Un testo che riparte da una questione, un punto in sospeso lasciato dal filosofo di Konigsberg. Was ist Aufklärung? È una domanda intrigante e che ancora oggi può, almeno filosoficamente parlando, dare molti spunti di riflessione.
Tra i vari punti toccati da Michel Foucault nella sua rilettura, ve ne sono almeno due che mi sento di portare alla vostra attenzione: il tema della modernità (o della irrisolutezza) e quello del razonieren.
Il primo punto mi (e ci) ricorda come sia una questione ancora irrisolta: l’Aufklärung preso non come fase storica ma come concetto filosofico è una nascita, è un riflettere sullo hic et nunc degli accadimenti senza che questi siano giunti alla loro parabola discendente.
Utilizzare insomma la critica illuminista per “criticare illuministicamente” la fase in corso. L’Ausgang kantiano (lett. uscita, esito, un “fuori”), che pare in primo luogo essere negativo e non compiuto è anche un’opportunità, un modo per rendere l’Aufklärung una riattivazione permanente di un atteggiamento.

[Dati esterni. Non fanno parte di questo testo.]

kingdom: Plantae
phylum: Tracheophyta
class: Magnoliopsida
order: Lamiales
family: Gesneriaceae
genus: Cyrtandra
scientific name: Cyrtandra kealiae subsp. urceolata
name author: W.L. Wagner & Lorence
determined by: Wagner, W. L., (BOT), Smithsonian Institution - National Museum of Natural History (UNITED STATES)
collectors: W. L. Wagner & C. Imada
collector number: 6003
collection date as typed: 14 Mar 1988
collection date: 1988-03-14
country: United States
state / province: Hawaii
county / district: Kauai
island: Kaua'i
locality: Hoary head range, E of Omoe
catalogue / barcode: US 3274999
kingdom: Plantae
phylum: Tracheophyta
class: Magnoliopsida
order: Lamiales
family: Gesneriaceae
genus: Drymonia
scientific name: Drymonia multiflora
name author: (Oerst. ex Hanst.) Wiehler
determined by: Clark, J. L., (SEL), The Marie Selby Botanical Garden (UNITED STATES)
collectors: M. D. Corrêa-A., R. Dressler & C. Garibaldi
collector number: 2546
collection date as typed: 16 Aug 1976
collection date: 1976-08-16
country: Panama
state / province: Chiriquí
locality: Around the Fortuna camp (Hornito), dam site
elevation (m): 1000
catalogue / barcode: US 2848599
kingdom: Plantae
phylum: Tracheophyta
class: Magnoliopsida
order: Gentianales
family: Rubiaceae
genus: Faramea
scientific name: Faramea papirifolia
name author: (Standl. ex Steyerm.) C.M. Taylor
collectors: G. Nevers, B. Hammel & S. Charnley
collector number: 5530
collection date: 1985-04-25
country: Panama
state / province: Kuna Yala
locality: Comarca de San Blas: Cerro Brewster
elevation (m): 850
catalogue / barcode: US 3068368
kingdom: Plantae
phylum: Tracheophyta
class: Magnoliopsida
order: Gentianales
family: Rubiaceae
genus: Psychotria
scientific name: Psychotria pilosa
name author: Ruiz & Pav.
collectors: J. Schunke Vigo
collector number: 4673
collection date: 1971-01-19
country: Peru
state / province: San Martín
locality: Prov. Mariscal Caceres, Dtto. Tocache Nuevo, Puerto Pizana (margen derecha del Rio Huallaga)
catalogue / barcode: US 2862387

Foucault a tal proposito parla di un tipo di εθος (ethos – norma di vita), che è forse la vera eredità di questo momento storico e di pensiero: un atteggiamento di critica, permanente, a ciò che ci circonda, un continuare a interrogare se stessi e l’Altro.
Un invito insomma valido “oggi come ieri” e che deve partire da quel termine, razonieren, che non è un pensare in senso ampio ma sta ad indicare la facoltà di una ragione che ha come fine essa stessa: “razonieren è ragionare per ragionare”.
Ma ragionare su che cosa? È qui che velatamente il filosofo francese si fa più “socratico”, andando a rileggere il γνῶϑι σαυτόν (gnothi sautón – conosci te stesso) del mondo greco trasformandolo in una ontologia storica dell’umanità occidentale. Andare a scavare nel nostro passato per capire come siamo fatti ma soprattutto (dirà infatti “genealogica nella sua finalità e archeologica nel suo metodo”), per aiutarci a ragionare sulle possibili destinazioni del nostro viaggio.
Sento anche di dover rilanciare un ulteriore tema: come attuare questo nostro εθος. Lo si fa avendo un atteggiamento limite, ovvero, usando le parole di Foucault, stando “sulle frontiere per mettersi alla prova della realtà e dell’attualità, per afferrare i punti in cui il cambiamento è possibile e auspicabile”. Una critica, perciò, che non deve sfociare in bizantinismi, nella sofistica, ma deve influenzare pesantemente e coscientemente la nostra prassi. Una critica, insomma, che deve in un certo qual modo cambiare e migliorare le nostre soggettività e il mondo che ci circonda.
Perciò, a voi che state leggendo, lascio un quesito pesante come un macigno: secondo voi, was ist Aufklärung?
Cfr. Kant, Foucault, Che cos’è l’illuminismo?, Mimesis edizioni, 2012.